According to a Page Six report, "There was a renewal idea that producers hoped would perk it up for a second season. It would be turned into a show about Lindsay and [her mother] Dina and [sister] Ali, [but] that wasn't going to happen." As the outlet's source, said to be close to the production, added, the show didn't have "enough drama." 

"They wanted ‘breakdowns.' That's not where [Lohan] is at with her life anymore," the insider added. "Their personal business doesn't need to be aired on television; it's already in the papers anyway."

MTV

The same report indicated that calls to the phone number listed for the Mykonos club on TripAdvisor were no longer going through, while eyewitnesses claimed on social media that the "Lohan sign" had been "stripped off" the club.

While reps for MTV continue to have no comment on the show's future, a source close to production told E! News in June that the network was looking to "rework some things" and "try and salvage" the show when they ran into creative differences. Meanwhile, Lohan made it abundantly clear that she was ready to move on.

In a statement provided to E! News via her representative at the time, she said, "The show was moving into a new direction, perhaps not enough drama in my life for reality TV formula (as that's not where I am in my life) the drama. And for the club, we are simply moving the focus to a brand new and exciting location in Athens and also a new location and partnership to be announced in Mykonos. It's all positive."

read
Lindsay Lohan Celebrates Her 33rd Birthday With a Naked Selfie

Since news of the show seemingly folding, Lohan has already begun to bounce back, posting photos of herself in the recording studio amid reports that she's signed a new record deal with Casablanca Records, home of her first two albums released in the mid-2000s. And, as she told Variety in January, she has other irons in the fire, as well. 

"I'm attached to a movie that I'm producing called Frame that will shoot in Saudi Arabia, which is a really interesting story about an American girl photographer who moves to teach a class in Saudi Arabia.
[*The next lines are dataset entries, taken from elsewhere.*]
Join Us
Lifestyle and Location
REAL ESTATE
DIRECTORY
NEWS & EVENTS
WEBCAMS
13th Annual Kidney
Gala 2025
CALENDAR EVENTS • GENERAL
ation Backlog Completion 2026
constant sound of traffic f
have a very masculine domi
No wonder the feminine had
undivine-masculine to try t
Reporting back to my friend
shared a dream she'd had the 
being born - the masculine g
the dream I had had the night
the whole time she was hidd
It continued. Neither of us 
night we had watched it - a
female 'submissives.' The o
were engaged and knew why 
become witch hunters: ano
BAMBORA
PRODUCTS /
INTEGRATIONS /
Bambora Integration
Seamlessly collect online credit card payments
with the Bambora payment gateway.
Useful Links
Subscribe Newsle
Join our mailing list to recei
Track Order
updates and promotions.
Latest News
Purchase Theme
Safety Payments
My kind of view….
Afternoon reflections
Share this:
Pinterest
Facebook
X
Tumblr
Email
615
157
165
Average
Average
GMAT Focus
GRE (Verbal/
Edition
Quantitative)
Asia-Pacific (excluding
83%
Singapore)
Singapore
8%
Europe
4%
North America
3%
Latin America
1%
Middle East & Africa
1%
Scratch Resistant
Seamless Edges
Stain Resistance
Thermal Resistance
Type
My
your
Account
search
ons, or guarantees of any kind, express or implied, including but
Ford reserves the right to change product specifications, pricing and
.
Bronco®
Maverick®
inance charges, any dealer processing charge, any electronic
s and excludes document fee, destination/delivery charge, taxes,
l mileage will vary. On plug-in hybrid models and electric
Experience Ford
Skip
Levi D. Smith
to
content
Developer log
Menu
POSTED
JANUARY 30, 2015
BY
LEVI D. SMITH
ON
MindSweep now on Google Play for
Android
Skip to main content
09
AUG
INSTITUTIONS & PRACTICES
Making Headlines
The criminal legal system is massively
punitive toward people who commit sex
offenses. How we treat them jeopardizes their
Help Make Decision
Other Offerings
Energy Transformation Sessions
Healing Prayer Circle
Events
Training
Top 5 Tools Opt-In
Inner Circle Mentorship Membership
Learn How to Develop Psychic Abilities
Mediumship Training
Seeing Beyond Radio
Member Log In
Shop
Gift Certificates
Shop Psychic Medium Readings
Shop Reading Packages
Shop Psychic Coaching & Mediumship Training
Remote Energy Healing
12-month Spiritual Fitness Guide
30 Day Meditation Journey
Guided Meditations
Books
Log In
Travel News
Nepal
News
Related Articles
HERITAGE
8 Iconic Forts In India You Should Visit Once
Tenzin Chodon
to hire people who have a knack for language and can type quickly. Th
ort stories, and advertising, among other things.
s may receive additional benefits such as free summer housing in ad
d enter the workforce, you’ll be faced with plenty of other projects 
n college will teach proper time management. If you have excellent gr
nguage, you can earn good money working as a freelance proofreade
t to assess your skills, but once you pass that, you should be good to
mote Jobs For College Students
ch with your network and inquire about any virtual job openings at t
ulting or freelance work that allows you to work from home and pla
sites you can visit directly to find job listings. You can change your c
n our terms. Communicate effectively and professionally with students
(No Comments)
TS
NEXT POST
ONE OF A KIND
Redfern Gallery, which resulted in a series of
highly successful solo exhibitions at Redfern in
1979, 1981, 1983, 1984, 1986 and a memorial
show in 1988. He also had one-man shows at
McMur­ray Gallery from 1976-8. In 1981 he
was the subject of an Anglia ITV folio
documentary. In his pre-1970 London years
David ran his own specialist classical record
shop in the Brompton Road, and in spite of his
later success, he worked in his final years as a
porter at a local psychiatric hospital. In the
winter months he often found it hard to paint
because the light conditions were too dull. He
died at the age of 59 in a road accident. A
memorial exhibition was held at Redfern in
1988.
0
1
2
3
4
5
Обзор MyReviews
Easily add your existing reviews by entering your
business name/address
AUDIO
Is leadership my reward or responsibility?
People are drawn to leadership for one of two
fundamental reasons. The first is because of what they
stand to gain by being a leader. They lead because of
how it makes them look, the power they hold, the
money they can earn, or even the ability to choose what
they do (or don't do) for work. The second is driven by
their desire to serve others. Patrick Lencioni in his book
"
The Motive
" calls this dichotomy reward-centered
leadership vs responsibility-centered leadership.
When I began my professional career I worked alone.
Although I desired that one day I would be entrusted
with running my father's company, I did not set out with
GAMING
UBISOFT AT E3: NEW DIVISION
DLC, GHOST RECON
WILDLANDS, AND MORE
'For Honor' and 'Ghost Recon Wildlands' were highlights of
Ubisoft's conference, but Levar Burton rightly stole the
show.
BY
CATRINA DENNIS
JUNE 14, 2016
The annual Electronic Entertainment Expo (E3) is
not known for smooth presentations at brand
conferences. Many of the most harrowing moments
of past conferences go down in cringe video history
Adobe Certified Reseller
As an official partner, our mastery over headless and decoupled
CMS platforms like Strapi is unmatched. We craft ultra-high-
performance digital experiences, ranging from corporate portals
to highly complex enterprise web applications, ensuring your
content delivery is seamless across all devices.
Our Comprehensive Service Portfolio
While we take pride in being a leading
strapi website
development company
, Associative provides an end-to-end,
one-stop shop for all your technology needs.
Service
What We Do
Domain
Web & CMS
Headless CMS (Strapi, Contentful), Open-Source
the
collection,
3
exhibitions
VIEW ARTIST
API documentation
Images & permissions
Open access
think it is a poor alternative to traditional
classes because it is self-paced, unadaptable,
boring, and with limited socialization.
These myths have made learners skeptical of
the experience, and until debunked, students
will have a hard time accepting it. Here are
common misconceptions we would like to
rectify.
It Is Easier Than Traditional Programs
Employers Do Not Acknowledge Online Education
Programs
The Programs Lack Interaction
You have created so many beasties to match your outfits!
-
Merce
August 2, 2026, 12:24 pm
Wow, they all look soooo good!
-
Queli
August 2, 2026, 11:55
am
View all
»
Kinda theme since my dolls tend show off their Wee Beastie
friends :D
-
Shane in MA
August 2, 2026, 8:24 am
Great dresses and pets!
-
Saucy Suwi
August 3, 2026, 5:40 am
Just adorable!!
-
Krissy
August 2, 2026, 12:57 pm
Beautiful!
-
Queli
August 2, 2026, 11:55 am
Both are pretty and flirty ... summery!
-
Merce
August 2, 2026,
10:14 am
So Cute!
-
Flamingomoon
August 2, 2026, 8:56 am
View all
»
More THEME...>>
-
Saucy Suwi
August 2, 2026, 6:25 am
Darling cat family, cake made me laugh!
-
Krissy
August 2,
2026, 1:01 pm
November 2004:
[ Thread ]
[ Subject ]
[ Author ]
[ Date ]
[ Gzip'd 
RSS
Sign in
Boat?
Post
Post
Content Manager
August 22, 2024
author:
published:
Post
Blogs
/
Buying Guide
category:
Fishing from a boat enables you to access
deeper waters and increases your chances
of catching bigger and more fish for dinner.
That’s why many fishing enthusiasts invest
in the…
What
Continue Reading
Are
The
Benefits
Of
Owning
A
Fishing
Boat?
We're raising the financing for that. I bought a book called The Honeymoon. We'll turn that into either a series or film. I don't know yet."

As she told Paper Magazine in December of last year, she just wants the opportunity to work. "That was kind of taken away from me for a while, when I was going through a lot. I was spending money on going to treatment centers because the court was making me," she said. "It was hard for me to continue working, because when would I even find the time?"

The problem, as she sees it, is that no one can look past her checkered past. "I think there's a misconception that people still have about me, and I think it's unfortunate," she told Variety ahead of Beach Club's launch. "Hopefully, this will change people's perception once and for all." Unfortunately, the most anyone could muster when it came to Lohan and the show was an unenthusiastic shrug.

And therein lies, perhaps, the true problem. As Lohan attempts to find new avenues of work—of which there always will be something in some shape or another, of this we're almost certain—it seems the idea of what we want from her has most certainly shifted. As Lindsay Lohan's Beach Club proved, audiences want something from her with a little bit of juice, while she's worked hard to make her life drama-free. 

"I love working with kids and I love giving back," she told Paper, but "people don't like talking about the good stuff. It's really crazy to me and makes me really sad. A lot of people do a lot of good things for other people, and it's like a flash in the pan, where if it's something negative it sticks with you forever."

At only 33, she remains a woman with plenty of career goals—"To work with Martin Scorsese. Work with [Steven] Spielberg. I don't know," she told Variety. "I think goals are limitless, and there's always going to be something new that I want to do"—dedicated to proving that she's truly righted her ship. In the end, the reality show just wasn't the right fit.

"I just want to make people happy," she told the trade publication, "and I want to stay happy."